Dennis Jerz links to an article in the Balitmore Sun that basically says essays are good, blogs are bad. (See the Metafilter thread of the same name for a lively discussion.) For me, here’s the salient “the author doesn’t quite get it” quote:
Any dot-commer can blog – a serious journalist with years of experience like, say, myself, or the teenager down the block spewing political rants during breaks from Grand Theft Auto. The problem in the blogosphere is that the kid and I will be received with equal credibility.

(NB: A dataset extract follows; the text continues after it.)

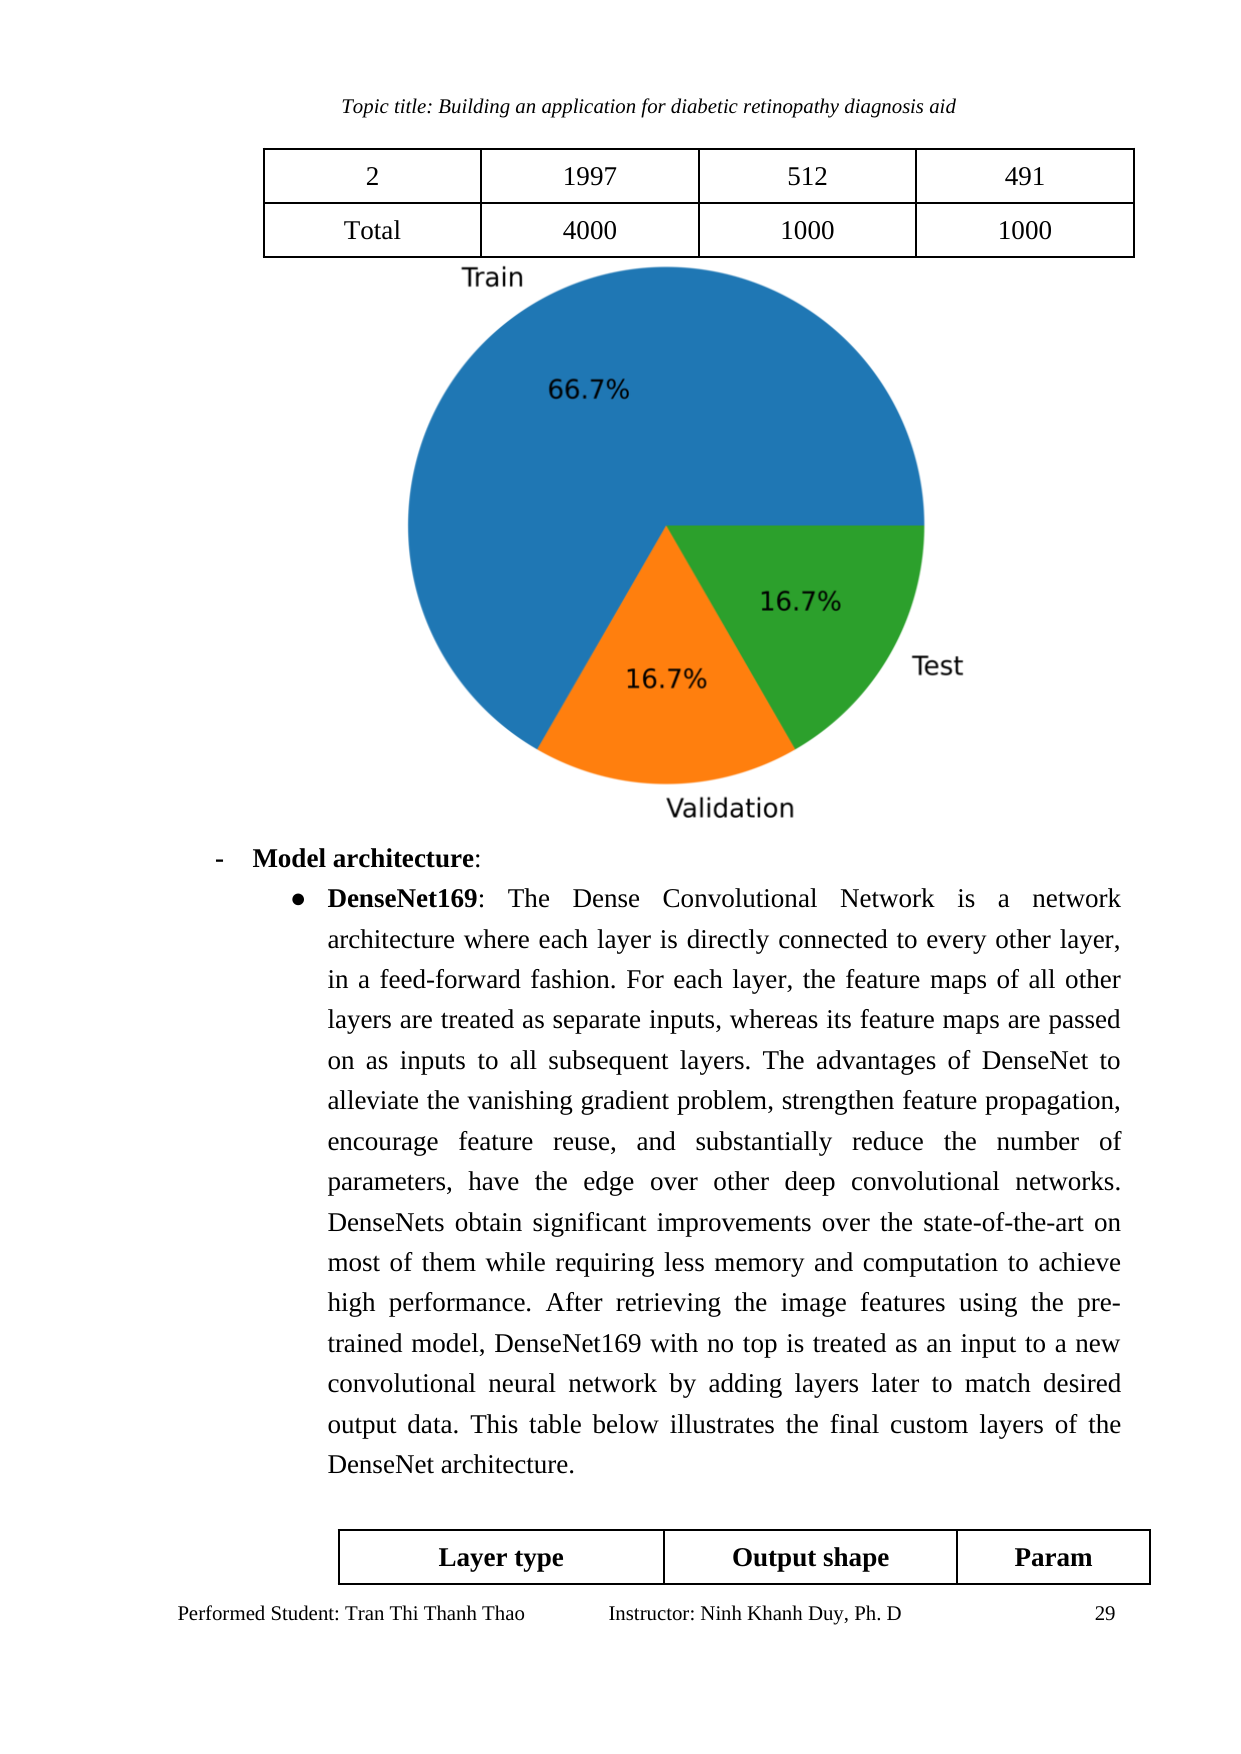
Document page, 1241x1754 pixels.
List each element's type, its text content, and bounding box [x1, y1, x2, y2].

And this is a bad thing? What she doesn’t say is that in all likelihood, I’ll end up trusting her credibility more than Mr. GTA. But the fact that I no longer go the “she must be credible if she’s in the paper” route is a positive thing, I think.
The thing with most blogs, and one of the things I like best, is that by allowing me to comment back, the author isn’t just saying here’s what I think. He’s saying “here’s what I think…now what do you think?” When I blog, like right now, I’m writing to test my ideas, not just express them. That’s what is so different about this, the fact that I may wake up tomorrow and read what someone has commented back and perhaps change what I think. Maybe this doesn’t hold up, and I get the chance to find that out and negotiate a new meaning. That isn’t happening with the blogs are bad piece. That wouldn’t happen if I didn’t have that little discuss link at the bottom of the post.
It’s about constructing knowledge not just delivering it.